- [YOUR GOAL]
This task calls for copying each line below that contains "sind".
⁂
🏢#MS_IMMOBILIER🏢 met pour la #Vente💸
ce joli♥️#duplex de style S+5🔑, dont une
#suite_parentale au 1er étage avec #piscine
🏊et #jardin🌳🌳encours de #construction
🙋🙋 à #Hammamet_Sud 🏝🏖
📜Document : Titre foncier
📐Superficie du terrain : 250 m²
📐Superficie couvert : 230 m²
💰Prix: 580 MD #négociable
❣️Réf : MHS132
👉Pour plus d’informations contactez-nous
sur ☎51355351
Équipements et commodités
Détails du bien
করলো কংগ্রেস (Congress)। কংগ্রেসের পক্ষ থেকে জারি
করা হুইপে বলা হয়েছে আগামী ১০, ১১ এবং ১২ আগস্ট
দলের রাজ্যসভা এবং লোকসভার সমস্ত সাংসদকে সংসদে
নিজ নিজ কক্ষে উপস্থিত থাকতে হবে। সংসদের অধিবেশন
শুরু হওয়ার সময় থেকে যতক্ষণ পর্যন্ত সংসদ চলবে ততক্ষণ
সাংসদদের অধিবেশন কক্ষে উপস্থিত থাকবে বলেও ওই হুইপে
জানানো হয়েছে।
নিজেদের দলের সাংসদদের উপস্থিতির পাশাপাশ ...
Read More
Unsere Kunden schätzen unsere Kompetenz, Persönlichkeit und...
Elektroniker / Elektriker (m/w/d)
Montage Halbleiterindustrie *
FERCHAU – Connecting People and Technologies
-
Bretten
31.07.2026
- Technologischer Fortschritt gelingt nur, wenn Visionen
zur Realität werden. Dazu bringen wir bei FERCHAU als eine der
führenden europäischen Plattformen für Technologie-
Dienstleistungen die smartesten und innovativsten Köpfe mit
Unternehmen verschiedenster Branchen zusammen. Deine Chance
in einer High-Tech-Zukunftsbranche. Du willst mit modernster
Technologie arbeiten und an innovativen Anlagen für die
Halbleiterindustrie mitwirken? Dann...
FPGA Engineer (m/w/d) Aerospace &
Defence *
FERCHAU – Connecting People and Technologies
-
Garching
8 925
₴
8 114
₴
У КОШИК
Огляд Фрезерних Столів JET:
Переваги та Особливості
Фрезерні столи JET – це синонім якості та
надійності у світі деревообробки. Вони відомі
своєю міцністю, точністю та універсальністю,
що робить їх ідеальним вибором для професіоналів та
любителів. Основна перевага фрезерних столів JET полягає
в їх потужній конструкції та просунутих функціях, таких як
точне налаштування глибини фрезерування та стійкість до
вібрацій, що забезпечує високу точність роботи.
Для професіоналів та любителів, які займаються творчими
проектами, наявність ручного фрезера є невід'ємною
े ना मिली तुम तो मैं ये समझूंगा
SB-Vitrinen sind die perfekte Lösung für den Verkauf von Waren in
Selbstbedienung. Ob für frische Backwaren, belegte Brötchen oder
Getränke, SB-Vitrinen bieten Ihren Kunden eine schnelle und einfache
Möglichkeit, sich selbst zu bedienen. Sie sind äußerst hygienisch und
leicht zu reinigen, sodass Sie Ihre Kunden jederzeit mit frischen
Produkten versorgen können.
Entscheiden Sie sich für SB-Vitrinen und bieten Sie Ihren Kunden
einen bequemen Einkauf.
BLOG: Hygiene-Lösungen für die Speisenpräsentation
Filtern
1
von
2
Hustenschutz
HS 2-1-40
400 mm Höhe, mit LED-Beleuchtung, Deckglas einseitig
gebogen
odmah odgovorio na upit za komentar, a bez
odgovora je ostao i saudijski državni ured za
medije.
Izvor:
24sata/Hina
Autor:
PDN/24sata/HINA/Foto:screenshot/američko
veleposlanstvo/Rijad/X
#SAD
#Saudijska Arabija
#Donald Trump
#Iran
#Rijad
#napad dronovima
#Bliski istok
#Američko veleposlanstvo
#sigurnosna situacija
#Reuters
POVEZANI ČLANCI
⁂
- [OUTPUT OF THE EXERCISE]
SB-Vitrinen sind die perfekte Lösung für den Verkauf von Waren in
Möglichkeit, sich selbst zu bedienen. Sie sind äußerst hygienisch und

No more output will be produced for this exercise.